The worst example of this double-speak is the Finance Minister (former banker) and the Central Bank Governor (economist) talking about what should be done, when and how, while the government spokesman and the whole communist administration (non-economists) insist on sticking their heads in the sand and saying “the European Stability Mechanism will go away and we can escape a rescue fund.” Sort of like the stupidity blurted by Syriza that could probably be the single largest catastrophe in Greece since World War II.
Saying that joining any rescue mechanism would be “solely to bail out the [greedy] banks” and ignoring the austerity measures that have not yet been implemented to reduce excessive public sector spending (ie. slashing the civil service payroll) is naïve, to say the least. But when you have the government spokesman telling women party leaders at a conference that anything to the contrary “is a lie”, shows just how off-target and economically ignorant this administration really is.

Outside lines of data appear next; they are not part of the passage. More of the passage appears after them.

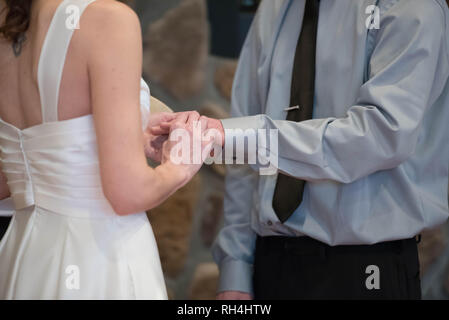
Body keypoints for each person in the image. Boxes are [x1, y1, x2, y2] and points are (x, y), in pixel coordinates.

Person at [151, 0, 449, 299]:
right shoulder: (275, 7)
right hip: (271, 264)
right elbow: (244, 151)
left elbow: (379, 136)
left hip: (366, 269)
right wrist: (236, 268)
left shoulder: (412, 6)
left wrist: (231, 135)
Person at [0, 0, 212, 299]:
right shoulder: (108, 19)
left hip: (24, 255)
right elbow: (128, 193)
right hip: (98, 256)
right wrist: (181, 165)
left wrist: (108, 138)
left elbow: (11, 176)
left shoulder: (8, 26)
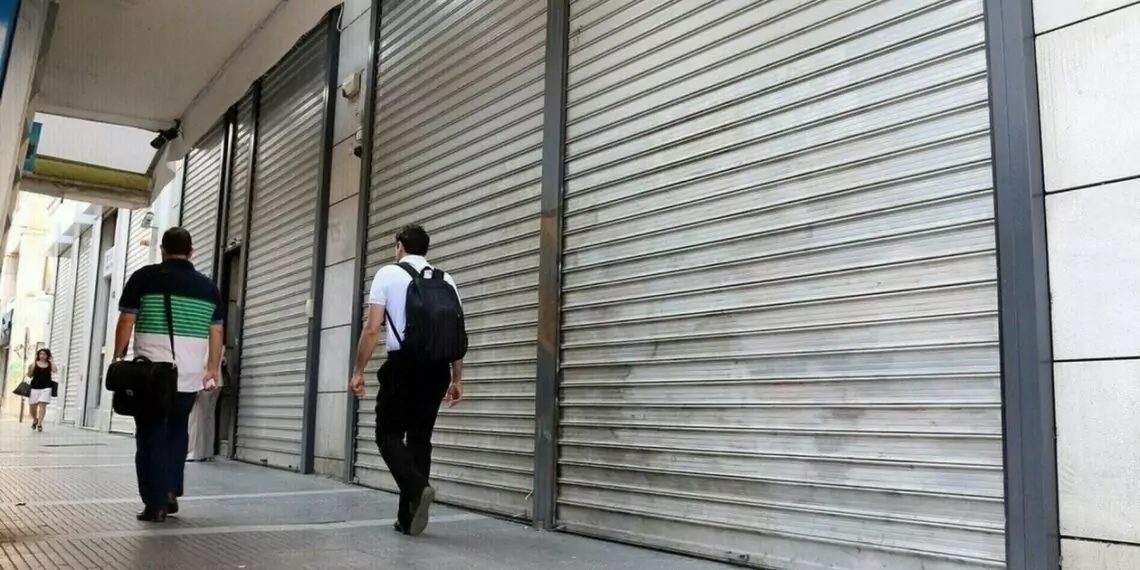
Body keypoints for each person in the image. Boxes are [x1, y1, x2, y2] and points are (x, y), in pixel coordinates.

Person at [351, 224, 465, 537]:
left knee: (387, 433)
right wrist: (457, 378)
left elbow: (372, 329)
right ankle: (407, 518)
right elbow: (456, 333)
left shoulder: (388, 274)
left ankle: (417, 487)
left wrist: (358, 370)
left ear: (399, 246)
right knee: (419, 439)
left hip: (403, 365)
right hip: (438, 369)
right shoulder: (446, 279)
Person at [114, 227, 223, 523]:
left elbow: (126, 319)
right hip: (188, 375)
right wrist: (211, 368)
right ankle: (171, 489)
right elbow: (216, 331)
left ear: (162, 250)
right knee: (177, 431)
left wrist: (118, 355)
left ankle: (155, 503)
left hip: (150, 374)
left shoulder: (144, 278)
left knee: (150, 433)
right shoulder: (208, 287)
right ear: (191, 252)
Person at [25, 348, 56, 431]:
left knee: (42, 406)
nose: (42, 356)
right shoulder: (34, 364)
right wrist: (33, 365)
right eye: (41, 354)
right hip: (34, 387)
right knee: (32, 407)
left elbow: (55, 370)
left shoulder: (49, 364)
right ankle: (35, 419)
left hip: (46, 388)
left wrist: (52, 361)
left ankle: (39, 424)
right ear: (38, 355)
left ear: (47, 356)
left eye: (44, 354)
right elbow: (29, 375)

The 200 mln euro shortfall that the Finance Minister said needs to be recouped will only pay for the public sector’s obligations for the rest of this year. Even the much-advertised kissing and hugging with the Triple 5 executives, who, our officials had said would pump some 500 mln euros into the economy by buying government bonds, seems to have vanished into thin air with little hope of finding any fresh funds, apart from mortgaging future gas revenues.
Parts of the Cyprus civil service are efficient and cost-productive. Other sectors, however, are simply counter-productive and loss-making, by private sector standards.
Under the current circumstances, abolishing COLA, cutting wages and taxing retirement bonuses will not go down very well, but these are necessary measures that will keep the government afloat a while longer. Once these are done and other austerity measures and state assets selloffs are underway, we can start talking about the future.